=== Extrait présenté ===

Mme Marietta Karamanli, rapporteure. L’article 8 de la Constitution dispose : « Le Président de la République nomme le Premier ministre. Il met fin à ses fonctions sur la présentation par celui-ci de la démission du Gouvernement. » La nomination du Premier ministre par le Président de la République suffit à lui assurer la plénitude de ses fonctions. Il procède directement du Président de la République, dont la liberté n’est limitée que par la nécessité de disposer d’une majorité relative à l’Assemblée nationale.

En raison de ces modalités de nomination, le Premier ministre est subordonné au Président de la République. Cette subordination s’est aggravée sous la Ve République, ce qui pose un problème de responsabilité et ne favorise pas la stabilité gouvernementale, contrairement à ce que l’on pourrait penser. L’investiture du Premier ministre par l’Assemblée nationale n’a rien d’une disposition cosmétique, au contraire. Elle renforcerait fortement son autorité, pour trois raisons : pour être investi, le Premier ministre devrait faire l’objet d’un large consensus parmi les députés, et non d’une simple acceptation tacite de leur part ; il serait investi personnellement, ce qui permettrait d’assurer sa position de chef du Gouvernement ; les liens entre le Premier ministre et le Parlement seraient raffermis, ce qui renforcerait les possibilités de contrôle de celui-ci. Avis défavorable.

M. Bruno Questel. Le groupe La République en marche votera l’amendement de Mme Lorho, car il a pour effet de remettre à l’endroit l’équilibre des institutions, telles qu’elles ont été élaborées en 1958 et modifiées en 1962.

Mme Marietta Karamanli, rapporteure. Monsieur Questel, je regrette que le groupe majoritaire vote l’amendement visant à supprimer l’article 1er. Vous auriez pu prendre position lors du vote sur l’article.

La Commission adopte l’amendement.

En conséquence, l’article 1er est supprimé, et les amendements CL21 et CL22 de la rapporteure sont sans objet.

Article 2 (art. 9 de la Constitution) : Présidence du conseil des ministres

La Commission examine l’amendement CL3 de Mme Emmanuelle Ménard.

Mme Emmanuelle Ménard. Ne souhaitant pas jouer les idiots utiles, ou plutôt les idiotes utiles de la majorité, je retire mon amendement.

L’amendement est retiré.

La Commission examine l’amendement CL23 de la rapporteure.

Mme Marietta Karamanli, rapporteure. Il s’agit d’un amendement de coordination rédactionnelle avec l’article 5 de la proposition de loi.

La Commission rejette l’amendement.

Puis elle rejette l’article 2.

Article 3 (art. 12 de la Constitution) : Dissolution de l’Assemblée nationale par le Premier ministre

La Commission examine les amendements identiques CL1 de Mme Emmanuelle Ménard et CL14 de Mme Marie-France Lorho.

Mme Emmanuelle Ménard. J’ai expliqué mon refus d’accorder au Premier ministre le pouvoir exorbitant de dissoudre l’Assemblée nationale. Toutefois, ne souhaitant pas jouer les idiotes utiles de la majorité, je retire mon amendement.

Les amendements sont retirés.

La Commission examine, en discussion commune, les amendements CL13 de Mme Marie-France Lorho et CL24 rectifié de la rapporteure.

=== Données extraites ===

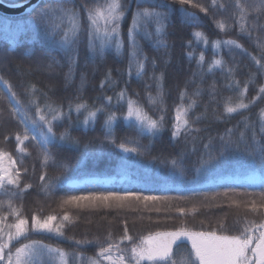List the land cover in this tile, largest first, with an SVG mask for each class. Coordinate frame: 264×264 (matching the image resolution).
I'll list each match as a JSON object with an SVG mask.
<instances>
[{"label":"trees","instance_id":"trees-1","mask_svg":"<svg viewBox=\"0 0 264 264\" xmlns=\"http://www.w3.org/2000/svg\"><path fill=\"white\" fill-rule=\"evenodd\" d=\"M74 2L79 5L83 0ZM262 2L147 0L138 8L137 0H132L119 28L122 48L113 44L102 60L90 58L86 18H82L79 56L72 65L43 31L38 34L28 26L30 12L19 17L0 14V153L17 167L15 183L0 187V218L12 220L16 212L28 227V239L23 237L14 246L43 243L64 252L67 264H79L81 258L97 259L99 248L75 241L119 244L125 228L137 244L157 233L175 231L239 236L248 229L259 236L258 226L264 224V185L218 181L253 172L264 176V167L239 153L217 161V151L203 146L211 142L218 150L220 136L242 144H251L253 136L264 137V92L260 91L264 71H258L264 64ZM160 4L166 7H150ZM251 4L256 7L250 8ZM144 9L164 12L168 20L157 23L154 18L138 17L139 47L133 60L129 28L133 14ZM71 27L66 21L64 30ZM53 57L58 63L49 69ZM121 93L123 99L118 101ZM241 99L247 107L226 111ZM129 101L157 122L164 117L157 135L137 137L130 126L134 123L125 119ZM78 105H83L79 111ZM89 111L96 117L88 118ZM109 112L116 117L111 124L116 143L138 147V152L125 153L105 138ZM178 112L181 128L173 138ZM50 124L57 137L65 135L67 143L58 142L53 148L45 135ZM111 177L117 180L108 185L67 184ZM109 193L127 199L90 198ZM71 195L89 198L70 201ZM145 196L157 199H142ZM48 216L56 217L51 232L37 231V221L43 223ZM128 243L124 240L120 247ZM177 250L188 255L190 247L182 244ZM119 254L113 248V255Z\"/></svg>","mask_w":264,"mask_h":264},{"label":"snow or ice","instance_id":"snow-or-ice-1","mask_svg":"<svg viewBox=\"0 0 264 264\" xmlns=\"http://www.w3.org/2000/svg\"><path fill=\"white\" fill-rule=\"evenodd\" d=\"M131 2L132 0H124L123 3L121 0H108L105 4H98L97 0H83L81 4L77 5L74 0H45L42 6L37 5L32 9L29 13L27 24L35 29L38 34L43 31L46 39L50 41L53 46L64 52L69 65H72L76 63L79 56L78 44L81 42L79 37L80 20L86 18L85 31L90 58H99L102 60L106 49L110 48L113 44H115L118 50L122 48V42L119 38V28ZM180 2L183 4L186 3L187 0H180ZM143 3H147V0H137L138 8ZM260 6L264 7V2H262ZM150 7L165 8L166 5H150ZM249 7L254 8L256 5L251 4ZM138 17L141 19L154 18L157 23L166 22L168 20L166 13L150 12L147 9L133 14L132 25L128 33L133 60L136 58L139 47L136 40V36L138 35ZM66 21L72 25L69 31L64 30ZM101 21H103V27L101 26ZM70 32L71 37L69 35ZM157 32H159V29H157ZM144 35L145 38L149 36L147 32H145ZM195 35L200 37L201 33L197 32ZM228 43H231V41ZM201 60H203V54H201ZM57 63L58 62L53 57L47 63V67L53 69ZM215 63L219 64L220 62L216 61ZM138 67L142 68V65H138ZM258 71H264V64L260 65ZM260 91L264 92V88H261ZM242 96L243 93H241V97ZM111 99V97H108L109 102ZM121 99H123V93L118 97V101ZM80 107H83V105L77 106L78 111ZM245 107H247V105H245L241 99L236 107H227L226 111L228 113H233L237 111V108ZM97 111L103 112V109H97ZM133 116H135L137 123L130 126L135 129L137 137L143 136L145 133L154 136L162 130L164 123L163 116H161L160 121L157 122L144 115L141 109L135 108L133 102L129 101L128 114L125 119L127 120ZM94 117H96V112L89 111L88 118ZM66 119L70 121L71 116L69 115ZM115 120V115L109 112L108 118L105 121V138H110L109 143L113 147H119L125 153L138 152V147H125L124 143H116L114 132L111 129V124ZM176 120L177 123L174 125V130L172 131L173 138L179 135V130L181 128V124L179 123V112L177 113ZM84 123L87 124V119ZM184 123L186 124L187 120H185ZM261 132H264V125L261 126ZM45 135L49 138V142L52 143L53 148L57 147L58 142L67 143L65 135L61 134L57 137L53 130V125L51 124ZM219 139L220 145L218 150L215 149V146L211 142L203 146L206 150L217 151L215 158L217 161L229 153H239L246 156L250 161H258L261 167H264V137L260 140H256L255 136H253L251 144H242L239 139L234 140L226 136H220ZM17 140H19V137H17ZM73 143H78V141L74 140ZM136 143H139L138 139ZM103 146V142H101V148H103ZM45 150L47 151V149ZM47 158L48 157L45 156V160H47ZM5 178H7L9 184L15 183L11 176H7V174L0 175V187H3ZM40 179L44 180L45 177L41 176ZM87 198L89 197L71 195L69 200L79 201ZM90 198L103 200L127 199V197H121L112 193L106 195L100 194ZM137 199H141V197H137ZM142 199L154 200L157 199V197L145 196L142 197ZM55 219V216H48L47 219L40 224V227L51 232L50 223ZM63 219L67 220V215H65ZM25 223L26 221L21 220L18 224L14 225L17 236L23 232V225ZM37 223L39 224L40 222L37 221ZM258 227L264 229V224ZM60 234L63 235L62 233ZM12 239L11 233L8 234L7 241L0 239V262H2V264H36L35 260L28 259L30 254L35 250V243L32 245L25 243L22 247L13 246L15 247L14 259L12 248L9 247ZM25 239H28V237H25ZM124 240H127L129 243L125 245L124 248H121L120 244H123ZM254 240L256 241L255 246H253ZM186 241L191 242V249L188 252L189 264H264V231H260L259 236L254 237L252 234H249L248 229H245L239 236L217 235L215 232L204 231L157 233L155 237H149L147 241H141V243L137 244L133 238L127 234V228H125L124 235L119 244H113L107 241L101 243L99 240L88 239L77 240L75 243L77 245L96 244L99 251L97 253V259L93 260L91 264H102L103 260L110 261L111 264H125L126 259L127 264H142L143 261H148L150 264H176L173 246L175 245L176 248H179L182 244H185ZM17 243H22V241H17ZM5 248H8L7 253H5ZM113 248H116L120 253L115 259L113 258ZM52 251V249H48V252ZM249 252H251V255H249ZM125 253H127V257ZM60 255L63 256L64 253L61 252ZM80 264H86V261L81 258Z\"/></svg>","mask_w":264,"mask_h":264},{"label":"rangeland","instance_id":"rangeland-1","mask_svg":"<svg viewBox=\"0 0 264 264\" xmlns=\"http://www.w3.org/2000/svg\"><path fill=\"white\" fill-rule=\"evenodd\" d=\"M100 23H101V26L103 27V21H101ZM127 108H128V103H127ZM127 121L133 122L134 124L137 123L135 116L128 118ZM5 174H7V176H11L15 181L17 179V167H16L14 160L9 159V157L6 154L0 153V175H5ZM124 179L126 178H121L119 179V181H122ZM113 181H116V178L114 177L103 178V179L94 178V179H83L80 181L74 180V181L68 182L67 184L71 187L80 188V187H85L86 185L88 186L108 185V184H111ZM223 182H234L236 184H244V185H248L251 187H261L264 185V176L260 175L257 172H253L245 177H230L229 176V177L220 179L218 181V183H223ZM213 183L214 181L210 183H206L205 185L213 184ZM3 184H9L7 182V178H5ZM20 221L21 219H19V216L18 214H16V212H14L12 220H10L9 217L7 216L4 218H0V239H2L3 241H7L8 234L11 233L13 239L11 243L9 244V247L12 248L14 259H15L14 257L15 248H13L14 244H16L17 241H20L26 235H28V231H27L28 227H27V223H25L23 225V232L19 236H17L16 228L14 227V225L18 224ZM40 224L42 223L36 224L37 231L49 232L47 229L41 228ZM51 227H52V223H50V228ZM261 231H264V229H261ZM33 243H35V250L30 254L28 259L35 260L36 264H43L42 262L43 259L46 260L49 264H67V257L65 253L63 252L64 253L63 256L60 255V253L62 252L61 250L45 245L43 243H39V242H28L26 244L32 245ZM186 244L191 249V242L186 241ZM22 246L23 245L21 244L17 247H22ZM173 248H176L175 245ZM48 249H52L53 251L48 252ZM56 250H59V251H56ZM7 252H8V248H5V253ZM174 252H175L174 259L176 261V264H189L187 263L188 258H186V255H180V252L177 249H174ZM116 256L118 255H113V258L115 259ZM84 260L86 261V264H91V262L93 261V259H87V258H84ZM0 264H2V262H0ZM102 264H111V262L107 260H103ZM125 264H127V261H125ZM142 264H150V262L143 261Z\"/></svg>","mask_w":264,"mask_h":264},{"label":"water","instance_id":"water-1","mask_svg":"<svg viewBox=\"0 0 264 264\" xmlns=\"http://www.w3.org/2000/svg\"><path fill=\"white\" fill-rule=\"evenodd\" d=\"M40 1L41 0H25L17 4H9L0 0V14L8 17H19L31 12L32 9L36 7Z\"/></svg>","mask_w":264,"mask_h":264},{"label":"flooded vegetation","instance_id":"flooded-vegetation-1","mask_svg":"<svg viewBox=\"0 0 264 264\" xmlns=\"http://www.w3.org/2000/svg\"><path fill=\"white\" fill-rule=\"evenodd\" d=\"M255 243L256 242H254V244H253V246H255ZM186 244V243H185ZM187 245V244H186ZM174 249H177V248H174ZM249 255H251V252H249ZM186 258H188V261H187V263H189V256L188 255H186ZM194 259V258H193Z\"/></svg>","mask_w":264,"mask_h":264}]
</instances>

===

▸ **Travail à faire**:
(a) Répondez à ces questions sur l'extrait de débat :
(i) Quel article de la Constitution prévoit que le Président de la République nomme le Premier ministre ?
(ii) Quel groupe, selon M. Bruno Questel, votera l'amendement de Mme Lorho ?
(iii) Quel sort la Commission réserve-t-elle à l'amendement CL23 de la rapporteure ?
(b) Reprenez mot pour mot le passage de l'extrait de débat situé entre « Mme Marietta Karamanli, rapporteure. Monsieur » et « sont sans objet. », ces deux bornes comprises.

▸ **Solutions par tâche**:
(a)
(i) L'article 8 de la Constitution.
(ii) Le groupe La République en marche.
(iii) La Commission le rejette.

(b)
Mme Marietta Karamanli, rapporteure. Monsieur Questel, je regrette que le groupe majoritaire vote l’amendement visant à supprimer l’article 1er. Vous auriez pu prendre position lors du vote sur l’article.

La Commission adopte l’amendement.

En conséquence, l’article 1er est supprimé, et les amendements CL21 et CL22 de la rapporteure sont sans objet.